MINISTRY OF HEALTH
December 19, 2002
The Brazilian Minister of Health, Barjas Negri, and Director General
of the Brazilian Agency of Cooperation, ambassador Marco César Meira
Naslausky, signed yesterday the first 3 (three) Memoranda of Understanding
of the ten countries which will receive from Brazil, during one year,
anti-retroviral drugs, worth an estimated US$ 1 million. Those selected
countries will develop pilot projects to treat people living with HIV/AIDS.
The signing ceremony was attended by the ambassadors from El Salvador,
Colombia, and Paraguay. A preliminary condition for the implementation of
the Program is a formal commitment of the countries to continue treating all
patients enrolled after the end of the project with Brazil.
The Memoranda was signed only with the countries with diplomatic
representation in Brazil. Guyana is also part of the Program, but did not
sign yesterday due to its ambassador's absence from Brasilia. Dominican
Republic and Mozambique were not able to attend the ceremony due to ongoing
negotiations with the respective governments over the terms of the
agreement. Governments of Namibia, Burundi, Kenya and Burkina Faso did not
signed it yesterday given the lack of diplomatic representation in Brazil.
Each pilot project will offer treatment and care to one hundred
seropositives. On the whole, a thousand patients of those countries will
receive Brazilian AIDS drugs through the "International Cooperation Program
for HIV and AIDS Prevention and Control Activities for Other Developing
Countries", launched last July by the Ministry of Health at the
International AIDS Conference, held in Barcelona - Spain.
The Program also foresees the visit of Brazilian technicians' to
those countries to collaborate in the implementation of the projects as well
as in the design of criteria to select patients to be assisted. Besides,
people will be trained in clinical management, logistical aspects of
antiretroviral drug distribution and transfer technology for the manufacture
of antiretroviral drugs.
Those ten countries were selected after their proposals were
submitted and approved by the Brazilian Ministry of Health. Other ten
proposals were analyzed, but not contemplated. The Brazilian AIDS Program
expects to support ten countries per year.

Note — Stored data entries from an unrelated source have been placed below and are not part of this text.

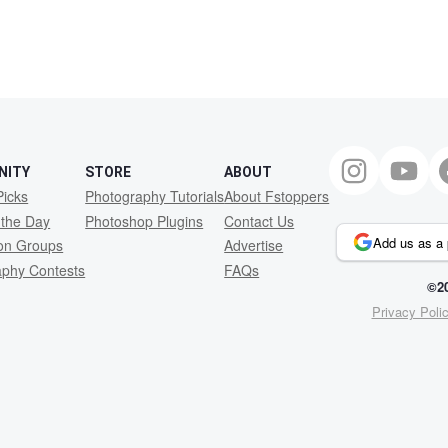
NITY
STORE
ABOUT
Picks
Photography Tutorials
About Fstoppers
 the Day
Photoshop Plugins
Contact Us
Add us as a 
ion Groups
Advertise
aphy Contests
FAQs
©20
Privacy Poli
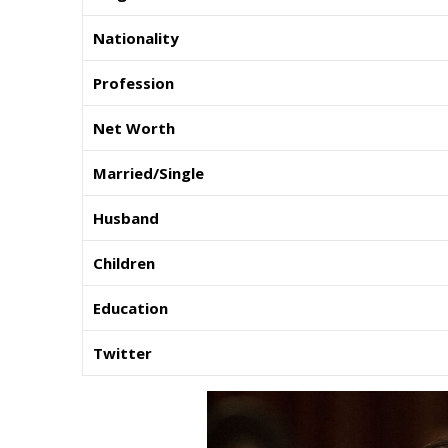
Nationality
Profession
Net Worth
Married/Single
Husband
Children
Education
Twitter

The decision of the Ministry of Health to launch the International
Cooperation Program takes into account the fact that AIDS affects countries
most in need, with small or limited capacity to respond to AIDS epidemic.
Nowadays, more than 90% of 40 million people living with HIV/AIDS are in
developing countries, and only 300 thousand have free access to
antiretroviral medicine. Among those, 120 thousand are Brazilian.